What on earth am I talking about?
“My lowers are going to do this.”
“My middlies will find that hard.”
“I’m going to give this challenge to my highers.”
“Any ideas of an activity I can give my lowers?”
Even typing that makes me cringe.
How on earth can a teacher have a pre-determined view of a child’s ability I asked myself? I pondered this for a while during my course but the more I heard it, the more I absolutely did not agree to it nor would be a part of it!
I can only compare it to my previous experience, that being in the world of physiotherapy.
Now, never would I have read a patient’s notes and thought, “Right, the previous physiotherapist told me not to bother trying to help this person learn to walk again because they couldn’t do it last week, so, you know what, I’m not even going to bother, I’m just going to work on sitting balance.”
No! Of course not! You go into that treatment room aiming for the moon. That patient will absolutely get back to full function and you treat them as if they have all the potential in the world (because, you know, they do!)
If they can’t quite manage to stand, you don’t abandon and think they never will. You think, right, they can’t quite stand today so we will x, y and z first, but you always aim for standing.
This is my approach in teaching. I absolutely believe every child can achieve (and will if they are given the time and opportunity to!) I often think of children’s brains as having little locks all over them. Some children are lucky and have locks that any keys can and will unlock that area of learning for them. They are the ‘quick graspers’ for want of a better term!
Then there are children that have much more specific locks. Where the teacher needs to find that very specific key that unlocks that learning for that child. I believe that every child can learn anything. We just have to find the key. I often think that perhaps these children are our deeper thinkers. That can’t and don’t just accept a concept on face value. That need to investigate it, play with it, practise it before they ‘get it’. I was a ‘quick grasper’ as a child and it wasn’t until I learnt about pedagogy that I realised how superficial some of my knowledge was. My ‘number sense’ in maths, for example, was woeful – I had just learnt all the ‘tricks’. Perhaps it’s the children that just take a bit longer (NOT who are lower ability!) that have a much deeper understanding of concepts once they unlock that learning? I like to think so. (Now whether our current education system is set up to cater for these children is a whole other blog post but that’s for another day!)

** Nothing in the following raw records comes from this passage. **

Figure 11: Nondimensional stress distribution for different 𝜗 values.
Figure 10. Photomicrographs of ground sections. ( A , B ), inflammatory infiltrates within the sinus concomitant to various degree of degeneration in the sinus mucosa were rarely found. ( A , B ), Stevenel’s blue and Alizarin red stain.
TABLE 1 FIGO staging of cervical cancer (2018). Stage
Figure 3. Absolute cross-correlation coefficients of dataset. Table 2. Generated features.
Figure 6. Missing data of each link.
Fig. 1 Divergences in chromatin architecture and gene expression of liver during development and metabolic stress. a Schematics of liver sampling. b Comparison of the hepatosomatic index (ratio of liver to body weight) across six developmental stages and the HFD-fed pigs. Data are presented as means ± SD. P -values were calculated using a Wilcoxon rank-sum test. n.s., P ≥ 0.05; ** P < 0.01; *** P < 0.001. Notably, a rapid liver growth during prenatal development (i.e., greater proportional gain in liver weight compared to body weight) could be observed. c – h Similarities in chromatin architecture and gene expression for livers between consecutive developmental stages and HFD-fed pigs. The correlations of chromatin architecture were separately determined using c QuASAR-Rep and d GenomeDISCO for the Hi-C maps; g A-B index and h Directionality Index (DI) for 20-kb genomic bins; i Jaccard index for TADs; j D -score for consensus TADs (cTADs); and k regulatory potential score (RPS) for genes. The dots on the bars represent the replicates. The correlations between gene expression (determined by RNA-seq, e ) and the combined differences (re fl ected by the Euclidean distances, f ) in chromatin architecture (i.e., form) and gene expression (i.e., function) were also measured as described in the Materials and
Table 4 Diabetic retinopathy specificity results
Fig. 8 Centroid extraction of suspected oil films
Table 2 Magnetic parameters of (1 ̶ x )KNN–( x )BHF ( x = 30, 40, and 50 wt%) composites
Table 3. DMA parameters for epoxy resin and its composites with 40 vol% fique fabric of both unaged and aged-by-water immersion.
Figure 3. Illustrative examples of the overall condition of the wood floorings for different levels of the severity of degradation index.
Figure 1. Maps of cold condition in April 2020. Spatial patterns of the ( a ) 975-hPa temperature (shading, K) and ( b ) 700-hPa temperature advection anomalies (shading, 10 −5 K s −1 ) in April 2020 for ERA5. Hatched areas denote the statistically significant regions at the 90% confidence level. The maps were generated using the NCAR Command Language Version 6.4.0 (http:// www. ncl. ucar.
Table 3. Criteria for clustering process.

So, in my classroom, I don’t ‘group’. We don’t talk about being clever. We work hard and we try our best because we know that effort will give us results. I expect every child to achieve and, do you know what, they do!
There are no ‘glass ceilings’ on my children. There are no ‘special challenges’ for any children. We all complete the same task, but, just as I did when I was a physiotherapist, I know how to modify and adapt the task so that it is accessible and appropriate to all.
I am an avid overthinker. I need to understand the ‘whys’ before I can fully grasp an idea or concept. I spent a long time feeling like my thoughts on the above were wrong or misplaced because I was new to teaching and trying to apply previous experience into a new career that didn’t match.
Happily, mainly through the world of Twitter (and wise mentors and tutors), I have discovered the most amazing teachers who have absolutely given me confidence in my approach. That when I refuse to ‘differentiate 5 ways’ that that is OK. When I give my whole class the same task in maths, that that is fine. That we can all read the same text in reading lessons… I can go on and on!
We have the power to develop the next generation of doctors, engineers, scientists, journalists, performers, artists, parents and just general human beings. I want every child to leave me with a sense of self belief that they can and they will achieve, not that they are not clever because they always have to sit on the ‘circle’ table and complete the ‘mild’ chilli challenges. (Surely ‘mild’ is spicy to some anyway!)